Texto fornecido:
━━━━━━━━━━━━━━━━━━━━

Passos Coelho diz que os quadros de Miró “terão de
regressar a Portugal para que uma future exportação aconteça” sem ilegalidades
Passos Coelho diz que a venda
se mantém, Seguro pede recuo, Presidente da República não comenta a polémica
SILVIA CANECO
silvia.caneco@ionline.pt
CATARINA FALCÃO
catarina.falcão@ionline.pt
A Christie’s propõe avançar para o leilão dos 85 quadros de Joan Miró
que pertenceram ao BPN em Junho, na condição de que a Parvalorem se comprometa
a não responsabilizar a leiloeira ou exigir-lhe qualquer indemnização devido ao cancelamento do leilão que estava agendado para esta terça e
quarta-feira, em Londres. O i sabe que os advogados da Christie’s enviaram uma minuta de acordo aos representantes da Parvalorem e da
Parups ainda na terça-feira à noite, mas que este acordo ainda não foi sequer
discutido pelos proprietários do espólio, já que dois administradores da
Parvalorem se tinham deslocado para Londres.

━━━━━━━━━━━━━━━━━━━━

Excerto dos dados:
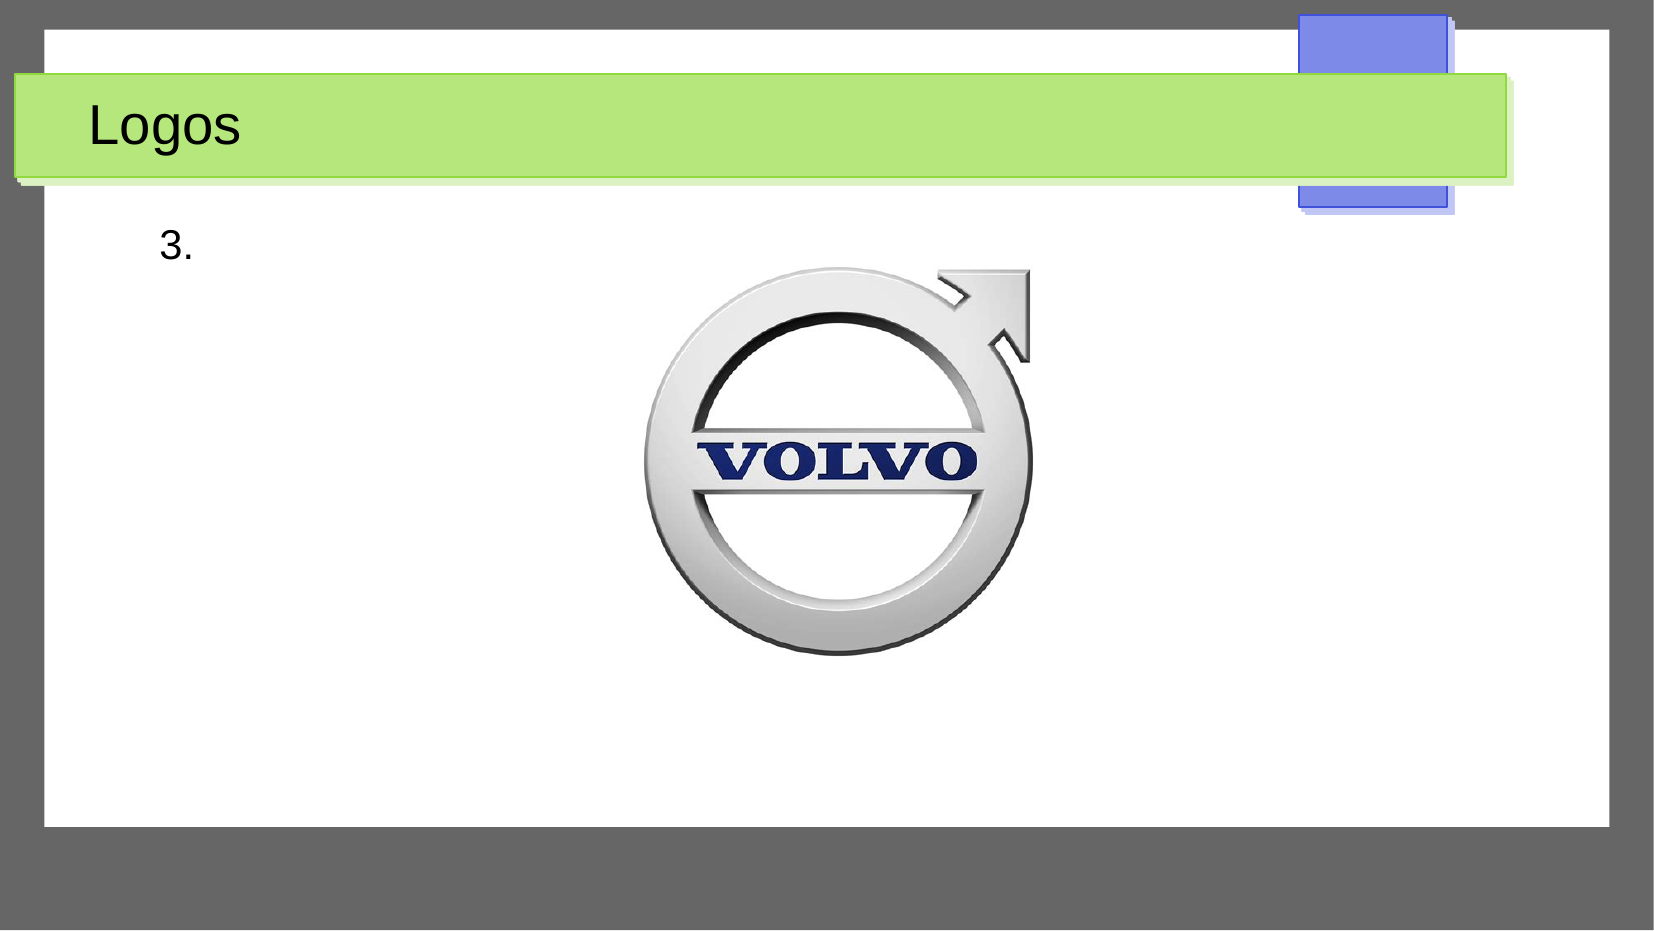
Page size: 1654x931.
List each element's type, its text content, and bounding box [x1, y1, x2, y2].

━━━━━━━━━━━━━━━━━━━━

Requisitos do problema:
Prossiga a notícia sobre o leilão dos quadros de Miró, começando logo após a última frase apresentada.

Resposta à tarefa:
O contrato assinado entre a
sociedade anónima encarregada de gerir os activos tóxicos do BPN e a Christie’s previa que a Parvalorem teria de pagar uma indemnização de cerca de 5 milhões de euros à leiloeira caso a venda do espólio não
se concretizasse. Acontece que o entendimento dos representantes da Parvalorem
é outro: quem terá incumprido o contrato terá sido a leiloeira. Isto porque o
modelo de contrato escolhido era um modelo “chave na mão” e responsabilizava a Christie’s por todas as operações anteriores ao leilão. Em troca de uma margem de
lucro maior na venda dos quadros, caberia à leiloeira “requerer e obter todas
as licenças e autorizações necessárias para dar exequibilidade zelosa e cabal
a todos os serviços contratados, nomeadamente, no que diz respeito à
exportação para venda, embalagem, recolha, transporte, depósito, exposição,
leilão, venda e entrega das obras de arte ao respectivo comprador”.
Assim sendo, ao que o i
averiguou, os representantes da Parvalorem entendem não serem os responsáveis
pela ausência de autorização para a saída das obras do país - já que o contrato
previa que seria a Christie’s a tratar de “obter todas as licenças e
autorizações” - nem por o leilão não se ter realizado, já que, às 10h de
quarta-feira, o Tribunal Administrativo do Círculo de Lisboa já se tinha
decidido pela não suspensão.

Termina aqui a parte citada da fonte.